Поэтому во всей огромной пирамиде науки, почти до самого исследовательского острия, люди решают свои задачи, спрашивая, как их надо решать. Пирамида же эта сама вырастает из еще более широкого основания школы и дошкольного воспитания.
То есть охватывает всё человечество, навязав ему свой подход.
W человечество его приняло, потому что обретать знания, не думая и не решая задачи, а спрашивая и получая готовые ответы, проще и легче.
И мы с детства отучаем себя думать и переучиваем на то, что принято в этом мире. Для нас в том возрасте это тоже задача выживания, как научиться сдерживать исследовательский порыв и заставить себя жить чужим умом. Мы решаем ее и становимся успешными… но бездумными.
Я не шучу и не перегибаю палку. Если вспомните детей и даже зверей, то увидите, что изначально нам свойственно исследовать, думать и решать те задачи, которые жизнь ставит на нашем пути, как задачи выживания. Вспомните и то, как в итоге этих исследований мы портили вещи, а нам объясняли, иногда мягко, а иногда и очень болезненно: прежде чем соваться со своим умом, спрашивать надо!
Вы даже вспомните или узнаете выражения вроде:
— Я думал…
— Нечего тебе думать! Кто тебе велел думать?! Кто ты такой, чтобы думать?! Думать за тебя умные люди будут! Ты должен не думать, а делать то, что тебе говорят те, кому думать полагается!
Они действенны даже когда мы взрослые, потому что в ответ рождается злое решение: ну и думайте сами, а я буду тупым исполнителем и так вам отомщу. Вы еще пожалеете! Это состояние тем хорошо, что оно приходит на памяти, и часто даже болезненной, и мы можем легко раскрыть его содержание.
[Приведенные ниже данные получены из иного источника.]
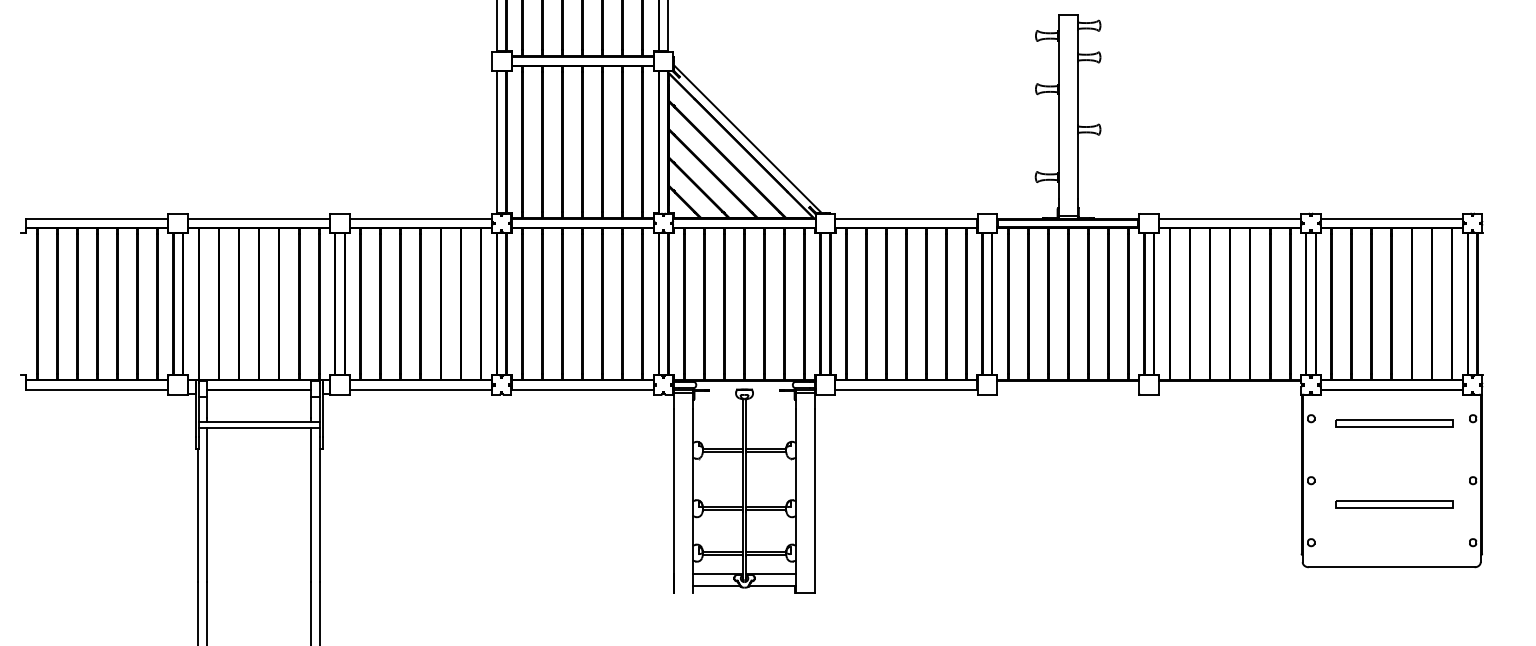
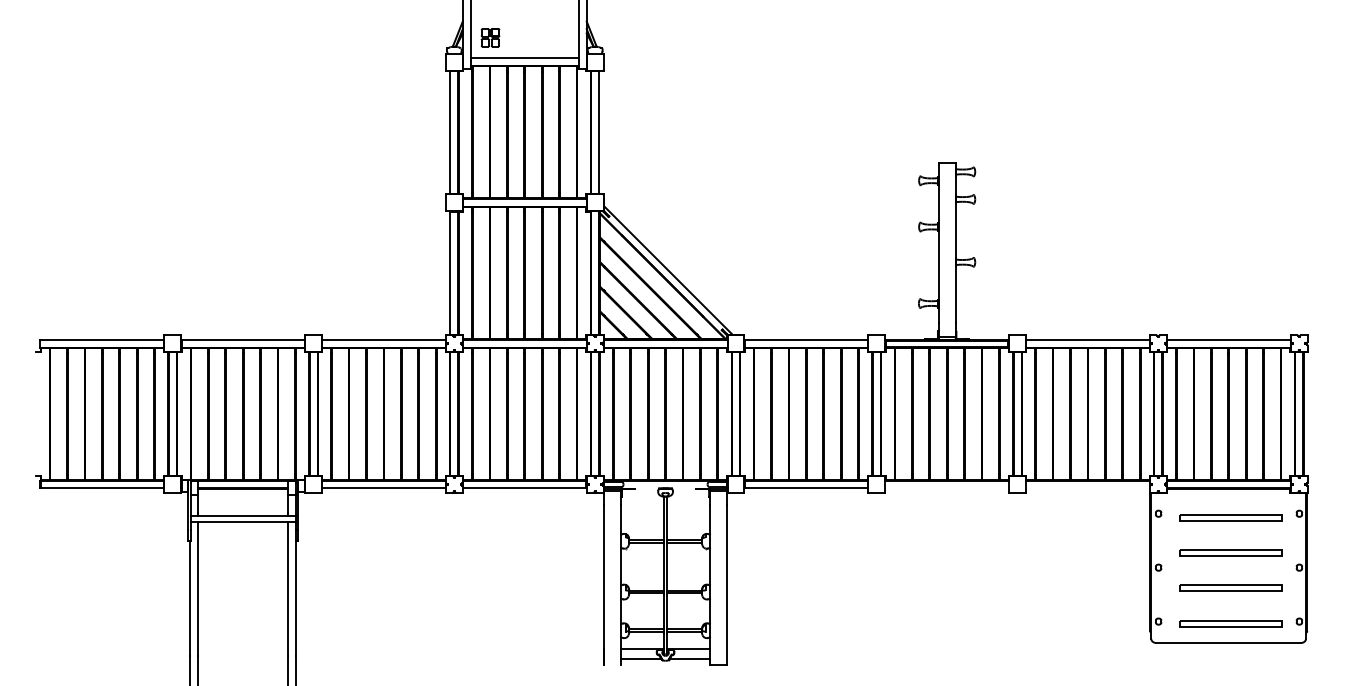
part: (1393, 463) -> (1230, 552), added
part: (1393, 544) -> (1230, 623), added

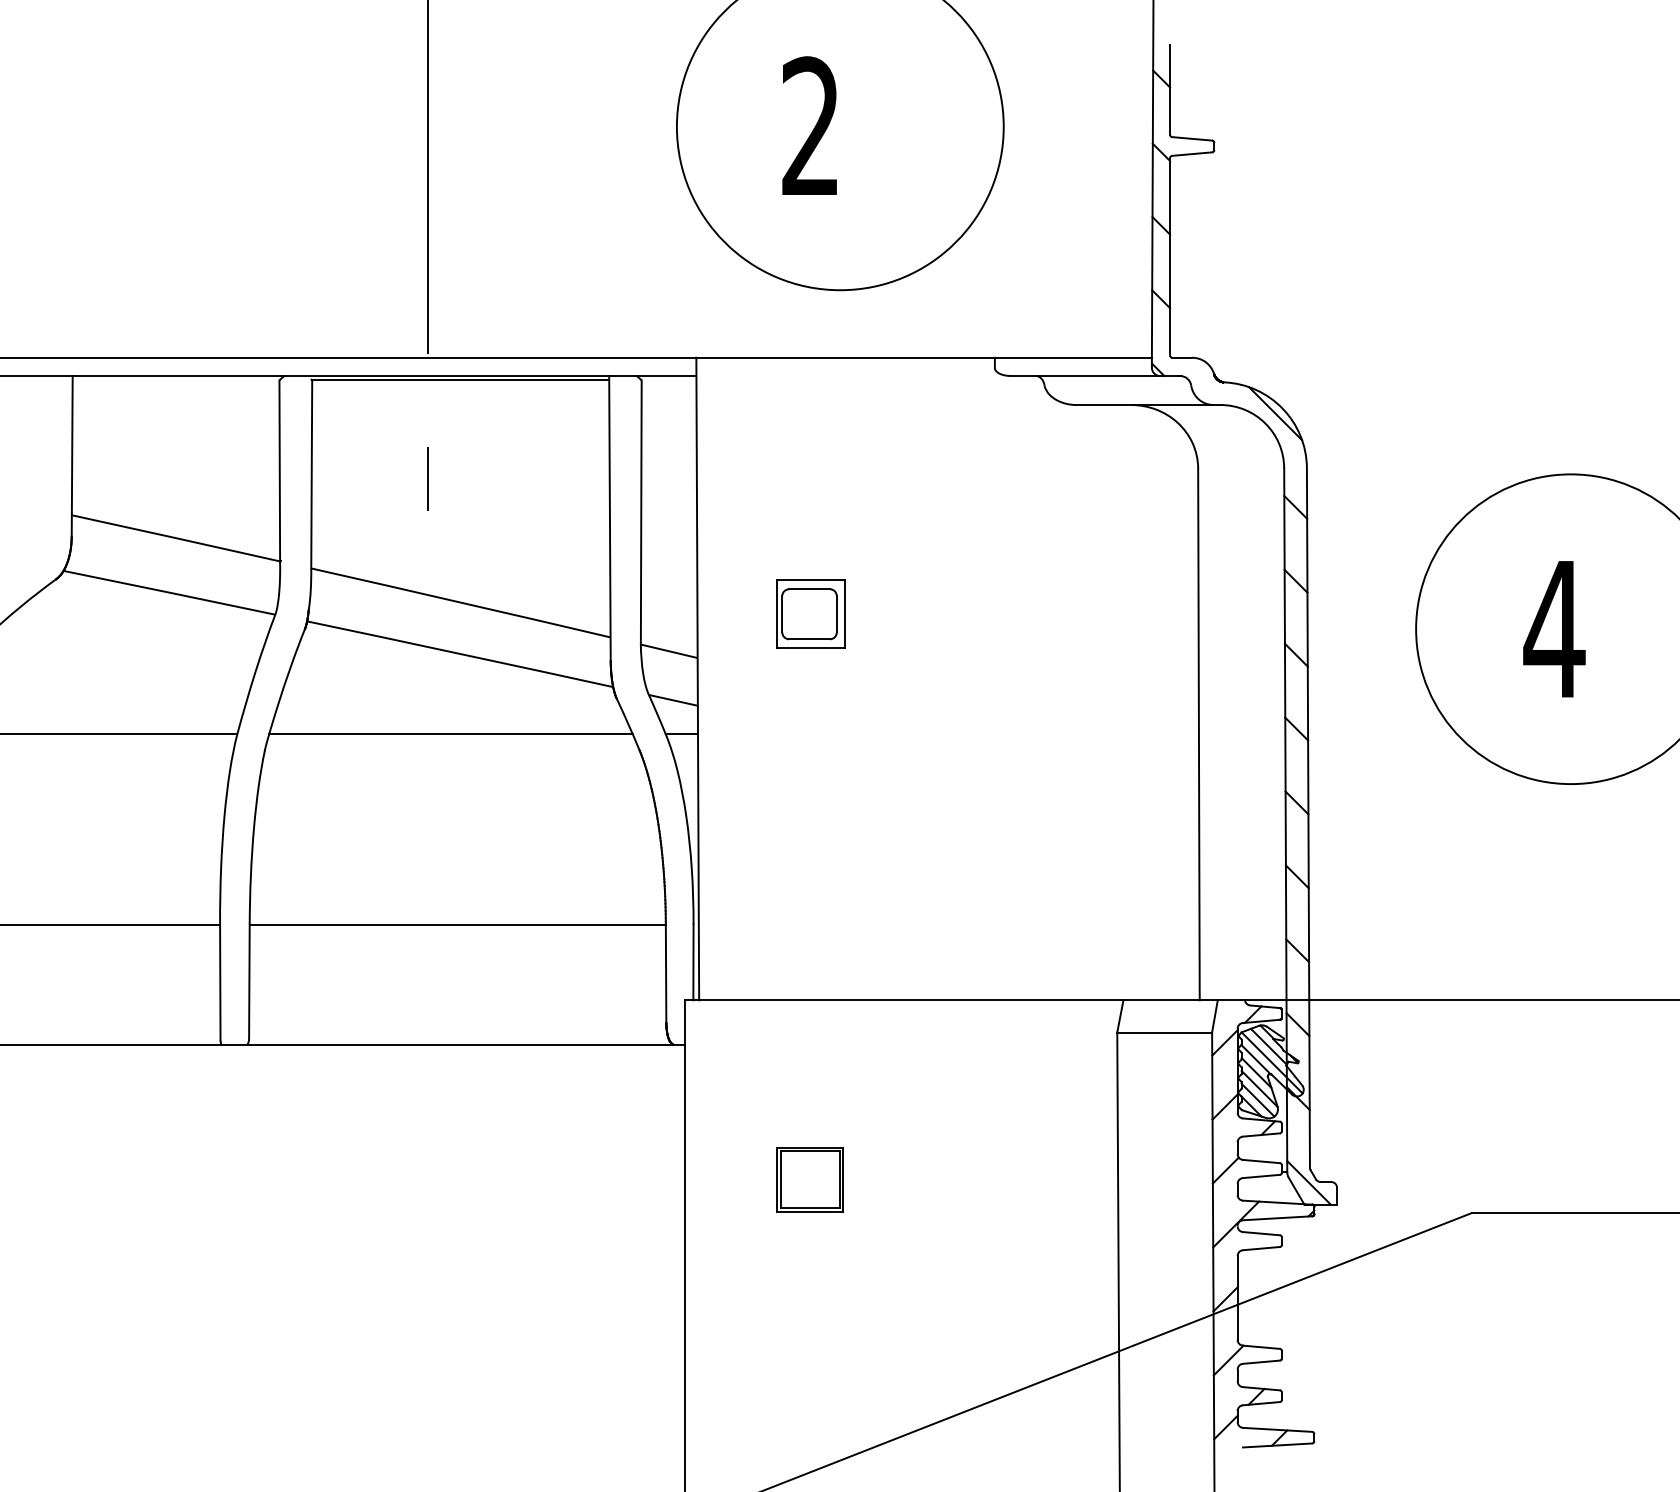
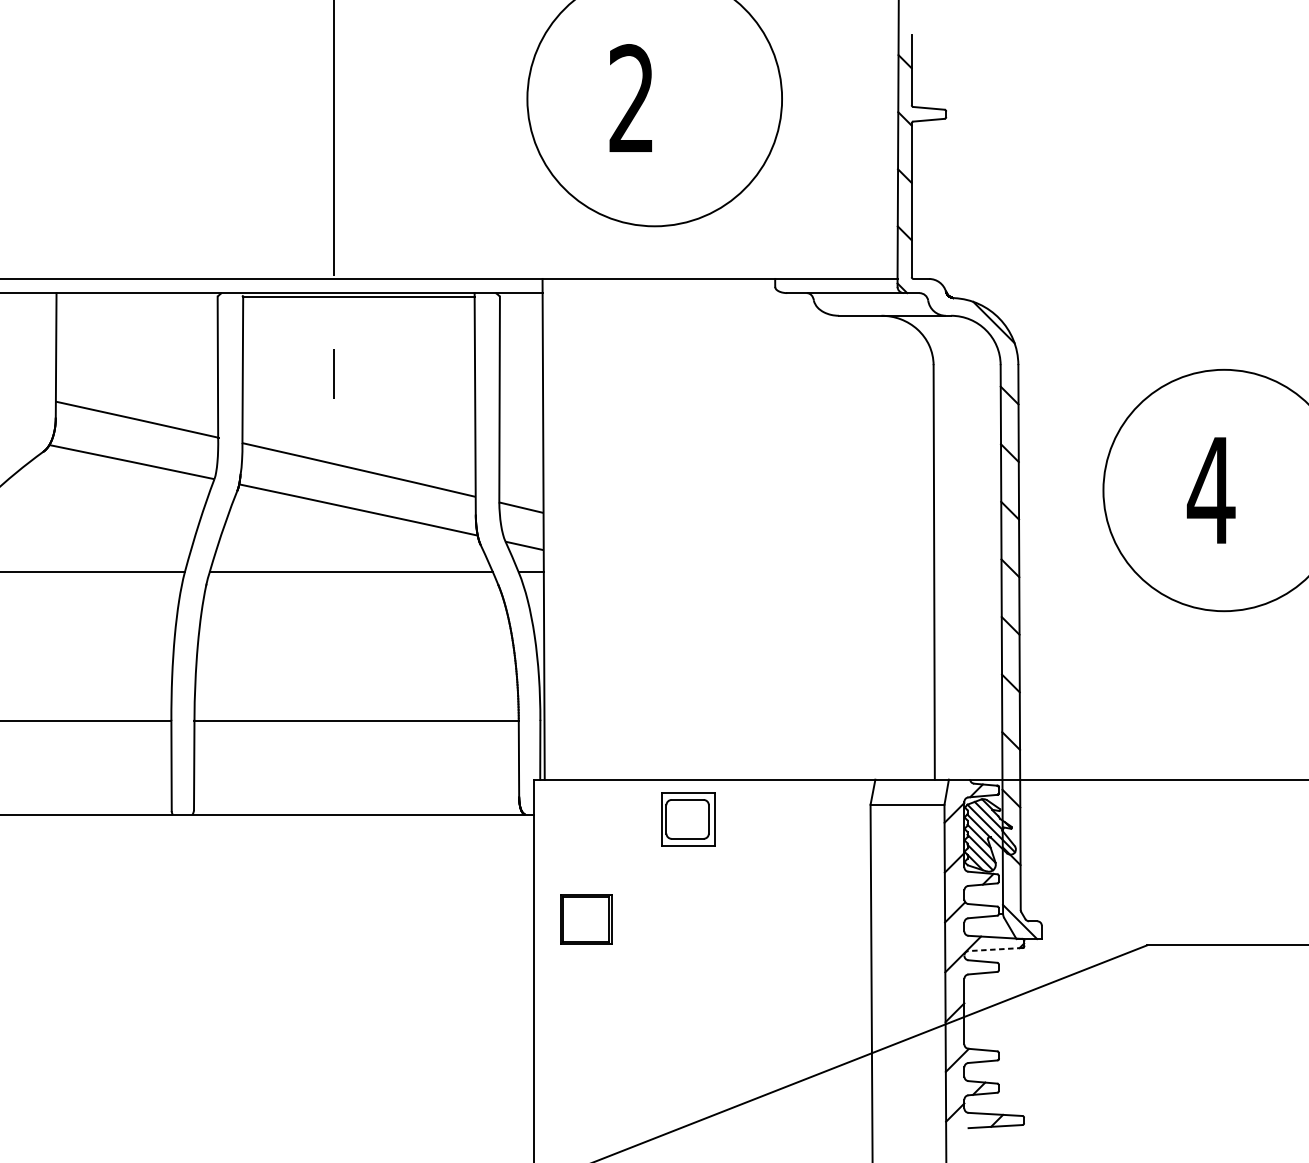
part: (810, 613) -> (688, 818), moved
part: (809, 1179) -> (585, 919), moved
line: (1277, 1218) -> (995, 949), solid -> dashed

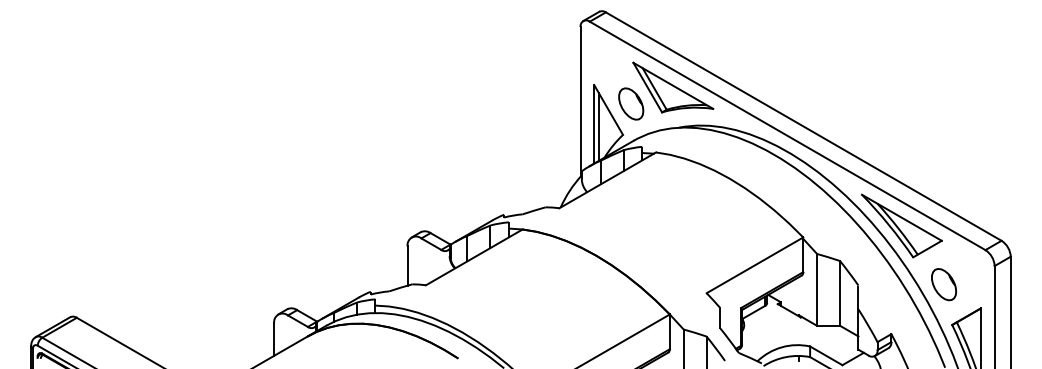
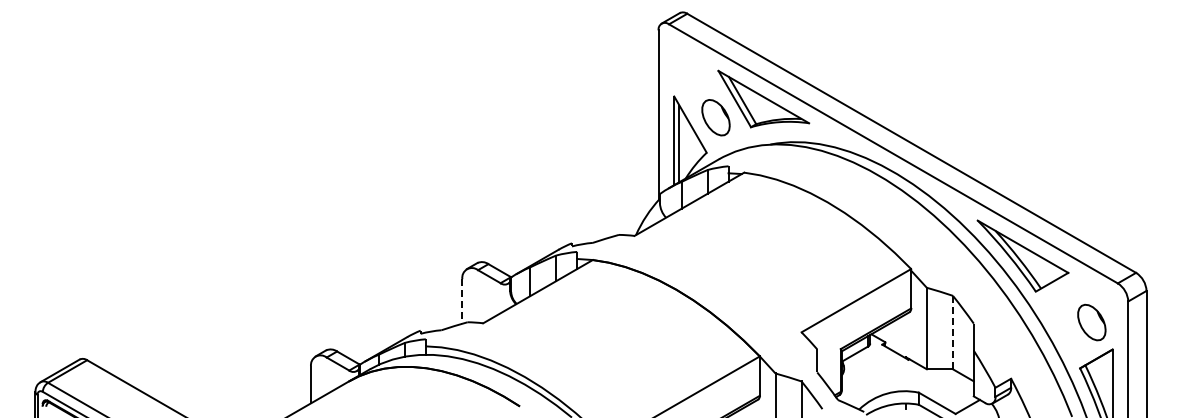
line: (407, 266) -> (462, 301), solid -> dashed
part: (943, 284) -> (1091, 322), moved
line: (839, 293) -> (952, 332), solid -> dashed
В итоге такого решения мы начинаем изображать тупых, считая, что где-то внутри мы гораздо умней, чем изображаем. Мы всего лишь играем в тупого исполнителя, всего лишь набираем выражения вроде: нам думать не полагается, мы людишки маленькие! Но в итоге это состояние становится образом жизни. А когда оно оказывается спасительным, то мы еще начинаем чувствовать в нем силу, будто живем в бронежилете. И тогда воздействие решения не думать сказывается на всей жизни.
Но важнее этого то, что, вспоминая подобные решения, мы можем понять, что было с нами в детстве. Там тоже принимались такие же решения. Пусть они звучали несколько иначе, вроде: надо всегда спрашиваться! Или: прежде чем что-то взять или что-то сделать, надо спросить разрешения! Или: надо быть по-хитрее, и если можно спросить готовый ответ, нечего самому гробиться!
Но при этом они точно так же сдерживали творческий порыв разума и заставляли вести себя определенным, предписанным обществом способом. Так мы становились удобными и управляемыми. И это значит, что наше общественное устройство не нуждается не просто в тех, кто умеет думать, а в самом разуме!
Но все же, может ли способ задавать вопросы ради ответов быть одним из устройств разума?
Как кажется, может. Вот я стою перед задачей, которую не в силах сразу решить. К примеру, что-нибудь техническое, вроде неработающего прибора. Я пытаюсь его изучить, осматриваю, ощупываю, кручу в руках, жму осторожно различные кнопки, трясу.
Таким образом я пытаюсь понять, что у него внутри и как он устроен.
Как я это пытаюсь понять? Я пытаюсь представить, то есть создать некий образ, складывающийся из множества образов, полученных во время моего обследования. Представив, то есть сложив перед внутренним взором образ устройства, я смогу сделать предположение о том, как же он работает, и окажу нужное воздействие, чтобы эта работа началась.
Значит, в своем представлении я создам образ возможного действия и образ предполагаемых последствий. Пока я еще не вышел за рамки того, как думать представляя. Но выйду, потому что, глядя на это устройство, я скоро начну рассуждать, а потом и воображать, достраивая те его части, которые не смог рассмотреть, но которые бы объяснили мне, почему же он все-таки не работает.
А потом я сдамся и пойду спрашивать знающего человека. И запущу прибор.
Это определенно будет решением моей жизненной задачи.
Не его ответ и не то знание, которое он даст мне готовым, а то, что я пойду его искать.